CHINA may invest about US$3 billion in Fortescue Metals Group Ltd, Australia's third-biggest iron ore exporter, three people familiar with the transaction said.

China Investment Corp, the US$200-billion sovereign wealth fund, is in talks with Fortescue, which plans to use some of the proceeds to retire debt, the people said, asking not to be identified before an agreement.

Separately, Chinese steel maker Hunan Valin Iron and Steel Group yesterday agreed to buy a A$1.2-billion (US$776 million) stake in Fortescue.

Fortescue is facing a funding shortfall of A$731 million for an expansion, Macquarie Group Ltd said yesterday. Perth-based Fortescue has "non-current" borrowings of A$4.9 billion as of December 31 last year, according to company report.

CIC is turning to mining companies after losing more than US$5 billion on financial firms, including Blackstone Group LP and Morgan Stanley.

"China needs to boost its pricing power for iron ore and other raw materials because it's a big consumer," Cherry Chen, a Beijing-based analyst with Core-Pacific Yamaichi International Ltd, told Bloomberg News.
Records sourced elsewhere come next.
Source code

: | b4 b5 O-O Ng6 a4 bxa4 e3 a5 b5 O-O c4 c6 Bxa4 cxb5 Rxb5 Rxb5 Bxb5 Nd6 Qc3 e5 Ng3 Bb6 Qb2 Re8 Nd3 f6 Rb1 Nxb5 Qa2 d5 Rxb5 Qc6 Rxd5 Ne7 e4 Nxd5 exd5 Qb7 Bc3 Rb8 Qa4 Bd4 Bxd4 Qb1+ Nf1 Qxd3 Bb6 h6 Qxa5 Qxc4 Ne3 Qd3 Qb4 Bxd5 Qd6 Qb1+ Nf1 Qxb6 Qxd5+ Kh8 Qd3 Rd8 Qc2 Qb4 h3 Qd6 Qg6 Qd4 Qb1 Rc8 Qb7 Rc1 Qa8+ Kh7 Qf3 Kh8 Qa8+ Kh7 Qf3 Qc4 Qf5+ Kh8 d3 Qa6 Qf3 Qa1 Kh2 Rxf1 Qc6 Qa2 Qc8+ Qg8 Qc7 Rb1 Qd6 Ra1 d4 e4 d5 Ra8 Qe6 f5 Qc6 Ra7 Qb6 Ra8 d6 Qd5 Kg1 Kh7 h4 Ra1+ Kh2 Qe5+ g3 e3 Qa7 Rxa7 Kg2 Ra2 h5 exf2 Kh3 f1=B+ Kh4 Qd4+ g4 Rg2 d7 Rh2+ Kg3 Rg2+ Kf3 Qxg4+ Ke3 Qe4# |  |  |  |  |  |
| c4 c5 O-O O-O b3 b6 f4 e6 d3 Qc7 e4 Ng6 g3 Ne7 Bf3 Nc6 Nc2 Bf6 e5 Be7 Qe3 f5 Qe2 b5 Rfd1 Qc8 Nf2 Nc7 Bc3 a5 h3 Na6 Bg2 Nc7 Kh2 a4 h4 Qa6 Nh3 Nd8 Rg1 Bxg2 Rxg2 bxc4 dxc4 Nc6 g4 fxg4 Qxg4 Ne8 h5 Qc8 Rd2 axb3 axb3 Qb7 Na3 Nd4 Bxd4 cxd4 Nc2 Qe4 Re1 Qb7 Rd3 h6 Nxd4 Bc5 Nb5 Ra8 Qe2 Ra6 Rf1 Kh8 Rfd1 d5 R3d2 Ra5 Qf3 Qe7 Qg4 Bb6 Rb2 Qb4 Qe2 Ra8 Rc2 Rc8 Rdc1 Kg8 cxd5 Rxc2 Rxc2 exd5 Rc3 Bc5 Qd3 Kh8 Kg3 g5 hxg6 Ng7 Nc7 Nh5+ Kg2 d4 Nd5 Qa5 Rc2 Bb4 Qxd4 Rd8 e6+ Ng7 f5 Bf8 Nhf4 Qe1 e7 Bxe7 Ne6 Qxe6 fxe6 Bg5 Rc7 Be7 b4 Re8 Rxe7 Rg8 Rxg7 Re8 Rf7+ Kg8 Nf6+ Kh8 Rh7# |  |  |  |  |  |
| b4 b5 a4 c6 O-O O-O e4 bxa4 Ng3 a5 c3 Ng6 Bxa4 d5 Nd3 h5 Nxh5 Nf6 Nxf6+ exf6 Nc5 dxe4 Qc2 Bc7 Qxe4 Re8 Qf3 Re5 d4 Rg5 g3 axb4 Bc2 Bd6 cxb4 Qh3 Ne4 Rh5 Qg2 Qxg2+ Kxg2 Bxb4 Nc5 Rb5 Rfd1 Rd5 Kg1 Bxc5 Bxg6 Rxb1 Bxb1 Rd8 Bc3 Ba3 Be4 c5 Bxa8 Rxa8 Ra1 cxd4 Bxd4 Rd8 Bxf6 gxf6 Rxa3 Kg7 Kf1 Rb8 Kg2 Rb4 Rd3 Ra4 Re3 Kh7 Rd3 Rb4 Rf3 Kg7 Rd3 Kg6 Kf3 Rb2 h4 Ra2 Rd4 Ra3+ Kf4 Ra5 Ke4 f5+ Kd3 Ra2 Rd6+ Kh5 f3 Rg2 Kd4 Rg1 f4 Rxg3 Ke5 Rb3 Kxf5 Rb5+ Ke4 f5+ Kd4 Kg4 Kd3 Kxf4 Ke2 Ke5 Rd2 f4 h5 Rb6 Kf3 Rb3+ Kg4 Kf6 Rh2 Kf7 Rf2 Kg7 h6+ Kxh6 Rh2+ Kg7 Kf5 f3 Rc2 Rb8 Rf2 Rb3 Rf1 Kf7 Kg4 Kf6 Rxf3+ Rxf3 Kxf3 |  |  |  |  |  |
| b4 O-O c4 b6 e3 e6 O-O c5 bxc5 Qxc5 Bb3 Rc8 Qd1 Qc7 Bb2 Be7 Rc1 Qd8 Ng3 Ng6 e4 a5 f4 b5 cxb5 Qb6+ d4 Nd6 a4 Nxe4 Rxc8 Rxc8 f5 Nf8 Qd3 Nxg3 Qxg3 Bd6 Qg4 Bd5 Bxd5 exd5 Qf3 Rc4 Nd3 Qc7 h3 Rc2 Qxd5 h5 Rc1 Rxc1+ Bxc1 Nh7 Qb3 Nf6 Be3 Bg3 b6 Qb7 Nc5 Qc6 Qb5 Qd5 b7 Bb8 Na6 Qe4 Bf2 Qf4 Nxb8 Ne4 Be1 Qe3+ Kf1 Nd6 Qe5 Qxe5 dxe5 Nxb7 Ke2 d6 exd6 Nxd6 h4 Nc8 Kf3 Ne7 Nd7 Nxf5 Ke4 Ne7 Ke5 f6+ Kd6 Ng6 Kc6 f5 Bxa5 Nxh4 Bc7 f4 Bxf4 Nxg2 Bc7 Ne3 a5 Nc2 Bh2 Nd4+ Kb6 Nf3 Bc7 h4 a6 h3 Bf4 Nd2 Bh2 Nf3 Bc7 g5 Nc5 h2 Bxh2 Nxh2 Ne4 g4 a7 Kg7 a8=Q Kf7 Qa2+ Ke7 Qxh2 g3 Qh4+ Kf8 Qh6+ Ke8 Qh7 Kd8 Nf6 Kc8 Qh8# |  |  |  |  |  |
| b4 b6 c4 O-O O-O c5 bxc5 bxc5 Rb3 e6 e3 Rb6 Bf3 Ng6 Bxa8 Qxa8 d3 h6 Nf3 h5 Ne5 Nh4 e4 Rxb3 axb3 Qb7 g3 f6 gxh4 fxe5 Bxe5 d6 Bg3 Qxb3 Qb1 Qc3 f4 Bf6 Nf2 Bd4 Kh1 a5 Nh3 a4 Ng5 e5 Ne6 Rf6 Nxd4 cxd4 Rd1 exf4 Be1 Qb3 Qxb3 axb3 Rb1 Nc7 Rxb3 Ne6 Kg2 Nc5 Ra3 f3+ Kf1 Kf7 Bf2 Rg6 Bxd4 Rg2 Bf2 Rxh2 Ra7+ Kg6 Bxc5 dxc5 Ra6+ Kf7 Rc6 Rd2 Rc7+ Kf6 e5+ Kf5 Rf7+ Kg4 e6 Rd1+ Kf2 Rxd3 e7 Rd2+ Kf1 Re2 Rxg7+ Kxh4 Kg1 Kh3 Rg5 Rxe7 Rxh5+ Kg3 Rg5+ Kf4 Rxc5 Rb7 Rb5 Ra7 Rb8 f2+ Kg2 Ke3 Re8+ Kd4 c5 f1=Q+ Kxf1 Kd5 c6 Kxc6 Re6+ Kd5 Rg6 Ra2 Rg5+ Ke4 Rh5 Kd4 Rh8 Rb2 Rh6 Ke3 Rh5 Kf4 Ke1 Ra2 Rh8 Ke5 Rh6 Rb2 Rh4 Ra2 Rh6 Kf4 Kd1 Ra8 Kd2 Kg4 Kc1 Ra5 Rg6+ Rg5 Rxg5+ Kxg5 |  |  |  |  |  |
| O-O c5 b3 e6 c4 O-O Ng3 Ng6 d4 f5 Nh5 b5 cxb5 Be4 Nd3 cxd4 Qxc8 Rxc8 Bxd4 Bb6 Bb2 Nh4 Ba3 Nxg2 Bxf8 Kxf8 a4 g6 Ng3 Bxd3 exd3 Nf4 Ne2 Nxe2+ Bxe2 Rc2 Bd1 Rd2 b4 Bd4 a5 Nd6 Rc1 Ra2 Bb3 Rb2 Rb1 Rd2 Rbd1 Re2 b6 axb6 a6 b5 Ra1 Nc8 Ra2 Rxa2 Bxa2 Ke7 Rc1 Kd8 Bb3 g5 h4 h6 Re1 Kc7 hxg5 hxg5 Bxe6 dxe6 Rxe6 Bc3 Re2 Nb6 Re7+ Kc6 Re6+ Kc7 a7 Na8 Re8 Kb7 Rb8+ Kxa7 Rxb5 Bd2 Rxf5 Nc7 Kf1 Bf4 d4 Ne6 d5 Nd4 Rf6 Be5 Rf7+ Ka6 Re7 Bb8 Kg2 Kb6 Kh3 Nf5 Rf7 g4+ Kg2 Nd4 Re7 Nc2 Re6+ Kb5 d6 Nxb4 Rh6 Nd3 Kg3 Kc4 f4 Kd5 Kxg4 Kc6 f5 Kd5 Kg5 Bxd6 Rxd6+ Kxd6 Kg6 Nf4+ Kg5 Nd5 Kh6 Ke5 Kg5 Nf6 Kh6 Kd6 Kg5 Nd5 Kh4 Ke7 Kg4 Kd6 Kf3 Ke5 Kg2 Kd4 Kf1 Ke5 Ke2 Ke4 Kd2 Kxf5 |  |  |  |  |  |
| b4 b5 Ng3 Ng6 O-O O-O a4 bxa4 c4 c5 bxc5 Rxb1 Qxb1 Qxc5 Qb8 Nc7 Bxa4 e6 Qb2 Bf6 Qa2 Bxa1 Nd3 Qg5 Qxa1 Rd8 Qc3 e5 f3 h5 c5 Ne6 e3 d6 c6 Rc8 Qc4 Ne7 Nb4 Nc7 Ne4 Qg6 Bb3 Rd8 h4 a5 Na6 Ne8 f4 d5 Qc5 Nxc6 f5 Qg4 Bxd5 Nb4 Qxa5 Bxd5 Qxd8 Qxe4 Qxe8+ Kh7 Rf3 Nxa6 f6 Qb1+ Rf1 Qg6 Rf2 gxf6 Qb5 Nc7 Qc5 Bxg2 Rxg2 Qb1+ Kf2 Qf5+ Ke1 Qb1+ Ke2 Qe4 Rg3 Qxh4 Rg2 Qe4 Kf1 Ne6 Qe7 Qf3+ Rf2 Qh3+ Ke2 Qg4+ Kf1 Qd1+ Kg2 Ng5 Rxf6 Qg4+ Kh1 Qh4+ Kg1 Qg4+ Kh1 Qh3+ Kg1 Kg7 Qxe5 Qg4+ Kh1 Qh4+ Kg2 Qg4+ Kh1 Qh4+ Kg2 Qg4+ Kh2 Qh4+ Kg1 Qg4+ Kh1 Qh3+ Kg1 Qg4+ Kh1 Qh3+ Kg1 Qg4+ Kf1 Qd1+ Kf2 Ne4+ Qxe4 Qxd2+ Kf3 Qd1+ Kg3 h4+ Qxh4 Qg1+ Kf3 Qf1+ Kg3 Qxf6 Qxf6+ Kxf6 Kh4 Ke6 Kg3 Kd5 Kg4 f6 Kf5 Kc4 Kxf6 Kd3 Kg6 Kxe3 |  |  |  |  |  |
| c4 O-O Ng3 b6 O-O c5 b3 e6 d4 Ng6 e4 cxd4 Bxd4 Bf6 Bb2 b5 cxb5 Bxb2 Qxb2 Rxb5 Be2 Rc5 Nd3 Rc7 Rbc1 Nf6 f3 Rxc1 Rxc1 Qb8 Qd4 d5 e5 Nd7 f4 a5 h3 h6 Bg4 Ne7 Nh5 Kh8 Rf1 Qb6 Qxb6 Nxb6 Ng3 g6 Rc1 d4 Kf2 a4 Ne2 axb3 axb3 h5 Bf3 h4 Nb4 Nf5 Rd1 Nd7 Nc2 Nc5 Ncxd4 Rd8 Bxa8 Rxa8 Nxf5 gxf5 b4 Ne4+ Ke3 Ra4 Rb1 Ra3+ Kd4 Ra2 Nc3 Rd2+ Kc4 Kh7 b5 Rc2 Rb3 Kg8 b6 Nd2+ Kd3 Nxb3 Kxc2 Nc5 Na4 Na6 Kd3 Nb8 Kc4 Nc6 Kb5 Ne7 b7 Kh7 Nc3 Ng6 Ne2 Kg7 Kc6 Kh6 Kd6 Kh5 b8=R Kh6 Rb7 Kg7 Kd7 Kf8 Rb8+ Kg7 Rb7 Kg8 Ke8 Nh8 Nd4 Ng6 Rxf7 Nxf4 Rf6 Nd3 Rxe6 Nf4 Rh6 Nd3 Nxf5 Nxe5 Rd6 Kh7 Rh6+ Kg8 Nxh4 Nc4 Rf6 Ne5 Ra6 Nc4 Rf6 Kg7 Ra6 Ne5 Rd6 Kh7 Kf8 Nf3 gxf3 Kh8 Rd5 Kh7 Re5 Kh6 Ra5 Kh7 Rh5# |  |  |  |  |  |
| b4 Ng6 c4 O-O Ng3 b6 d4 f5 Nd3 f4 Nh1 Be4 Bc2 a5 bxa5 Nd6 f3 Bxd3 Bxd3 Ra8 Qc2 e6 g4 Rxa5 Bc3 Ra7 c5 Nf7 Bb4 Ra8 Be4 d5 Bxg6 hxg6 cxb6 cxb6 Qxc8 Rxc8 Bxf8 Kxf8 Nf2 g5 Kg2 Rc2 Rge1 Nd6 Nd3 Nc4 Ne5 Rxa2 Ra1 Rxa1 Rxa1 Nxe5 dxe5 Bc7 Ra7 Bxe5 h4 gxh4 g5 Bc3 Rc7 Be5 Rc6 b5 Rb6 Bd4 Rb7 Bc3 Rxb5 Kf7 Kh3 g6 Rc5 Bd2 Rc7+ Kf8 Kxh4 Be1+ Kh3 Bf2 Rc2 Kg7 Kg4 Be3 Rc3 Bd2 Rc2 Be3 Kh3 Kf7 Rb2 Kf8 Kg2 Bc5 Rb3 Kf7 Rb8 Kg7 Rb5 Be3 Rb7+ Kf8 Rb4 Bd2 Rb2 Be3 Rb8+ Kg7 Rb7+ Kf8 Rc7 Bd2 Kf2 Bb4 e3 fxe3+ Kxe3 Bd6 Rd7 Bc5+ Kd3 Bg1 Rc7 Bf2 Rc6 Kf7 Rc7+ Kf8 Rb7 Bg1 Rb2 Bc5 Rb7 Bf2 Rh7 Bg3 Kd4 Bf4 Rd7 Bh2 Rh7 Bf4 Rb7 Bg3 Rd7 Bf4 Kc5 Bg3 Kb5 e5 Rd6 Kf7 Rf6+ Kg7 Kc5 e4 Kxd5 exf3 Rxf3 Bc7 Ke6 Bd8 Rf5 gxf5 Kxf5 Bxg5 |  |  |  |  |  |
"Investing in resource firms is a correct step for CIC to shun the financial crisis," Chen said.

Fortescue is down 78 percent since touching a record A$13.15 a share last June, when record iron ore prices had helped turn Chief Executive Officer Andrew Forrest into Australia's richest man.

The stock fell 2.4 percent to A$2.83 last Friday, giving it a market value of A$8 billion the last time it traded.

The Reuters/Jefferies CRB Index of 19 commodities fell to the lowest level since June 2002 on February 17, as the global recession crimped demand from car makers and builders.

The price and demand collapse has forced indebted mining companies Rio Tinto Group and OZ Minerals Ltd to seek investments worth US$21.2 billion from Chinese companies earlier this month.

The proposed CIC deal may be in preferred shares paying a dividend, and the payment rate hasn't been agreed upon, one person said. CIC said on December 3 it would avoid investing in foreign financial firms after losing billions on stakes in Morgan Stanley and Blackstone.

Hunan Valin yesterday also said it agreed to buy 225 million new shares from Fortescue, and 275 million shares from Fortescue's second-largest shareholder Harbinger Capital Partners, giving the steel maker a total stake of 16.5 percent.